Relevant catheterization findings
The diagnostic angiography with a left trans-brachial approach demonstrated total occlusion from just proximal to the right CIA.
A 6Fr Parent Plus guiding sheath was introduced to the terminal aorta. We successfully reached a guidewire to the intraluminal space of the common femoral artery (CFA). However, the SFA was totally occluded, and guide wire couldn’t be advanced to the distal end of the SFA. Therefore, we deployed three self-expandable stents in the iliac artery, and finished this session. We started the second session via left CFA. Initial angiography showed right iliac occlusion with massive thrombi. This time, we successfully penetrated the occluded SFA to the popliteal artery, and firstly deployed two self-expandable stents in the SFA. Next, we retrogradely inserted an 8Fr sheath via right CFA. Then, we delivered a 4.0 mm balloon catheter from the left CFA and inflated it at the same position as the tip of the 8Fr sheath to occlude the right external iliac artery. We crushed thrombi by 6.0 mm balloon catheter and aspirated the crushed thrombi using 8Fr sheath.
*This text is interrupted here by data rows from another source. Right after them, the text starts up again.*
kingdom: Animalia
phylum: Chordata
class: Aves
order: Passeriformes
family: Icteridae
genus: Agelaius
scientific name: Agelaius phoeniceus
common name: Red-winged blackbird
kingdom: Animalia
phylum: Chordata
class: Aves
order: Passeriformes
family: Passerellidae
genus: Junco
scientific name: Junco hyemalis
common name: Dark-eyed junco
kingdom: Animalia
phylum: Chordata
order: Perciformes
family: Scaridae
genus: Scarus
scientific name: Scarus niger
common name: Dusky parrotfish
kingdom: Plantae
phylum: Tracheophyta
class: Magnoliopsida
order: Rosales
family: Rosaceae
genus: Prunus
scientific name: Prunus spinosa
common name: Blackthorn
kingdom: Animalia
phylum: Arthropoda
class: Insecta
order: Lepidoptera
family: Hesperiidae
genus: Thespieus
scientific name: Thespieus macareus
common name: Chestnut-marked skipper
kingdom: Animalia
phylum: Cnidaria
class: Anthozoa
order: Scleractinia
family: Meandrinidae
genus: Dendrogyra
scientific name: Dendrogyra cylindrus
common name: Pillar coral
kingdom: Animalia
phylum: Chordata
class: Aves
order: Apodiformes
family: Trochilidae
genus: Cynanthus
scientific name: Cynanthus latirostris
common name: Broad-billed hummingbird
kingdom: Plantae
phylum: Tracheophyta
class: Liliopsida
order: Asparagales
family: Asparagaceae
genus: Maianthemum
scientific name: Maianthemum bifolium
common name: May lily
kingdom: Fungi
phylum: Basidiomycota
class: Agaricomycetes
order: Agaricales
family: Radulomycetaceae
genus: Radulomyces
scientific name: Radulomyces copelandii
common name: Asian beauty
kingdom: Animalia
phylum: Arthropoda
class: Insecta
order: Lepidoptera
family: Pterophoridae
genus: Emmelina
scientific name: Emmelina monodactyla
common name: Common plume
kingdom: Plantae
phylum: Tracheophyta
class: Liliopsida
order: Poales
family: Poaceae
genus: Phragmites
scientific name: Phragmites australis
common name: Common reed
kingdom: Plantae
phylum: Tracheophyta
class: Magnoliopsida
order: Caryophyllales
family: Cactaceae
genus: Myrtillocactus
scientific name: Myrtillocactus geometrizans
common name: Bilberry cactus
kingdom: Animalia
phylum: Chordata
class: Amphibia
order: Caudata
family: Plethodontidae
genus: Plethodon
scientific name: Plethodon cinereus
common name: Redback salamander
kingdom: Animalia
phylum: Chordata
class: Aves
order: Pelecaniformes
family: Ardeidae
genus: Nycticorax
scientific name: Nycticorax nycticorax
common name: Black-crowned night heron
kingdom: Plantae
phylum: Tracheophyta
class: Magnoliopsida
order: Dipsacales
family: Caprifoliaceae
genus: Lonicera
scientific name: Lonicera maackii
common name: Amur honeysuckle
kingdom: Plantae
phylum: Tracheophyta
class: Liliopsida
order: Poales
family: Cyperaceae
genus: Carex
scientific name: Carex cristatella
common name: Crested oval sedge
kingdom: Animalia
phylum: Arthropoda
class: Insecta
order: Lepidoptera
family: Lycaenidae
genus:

Final angiography demonstrated disappearance of massive thrombi in the right iliac artery and good patency from aortic bifurcation to plantar artery.
Distal embolism can occasionally be critical when we treat a lesion with massive thrombi. We demonstrated herein a very simple but possessively useful embolic protection system. It may probably reduce medical costs and complexity of EVT procedures.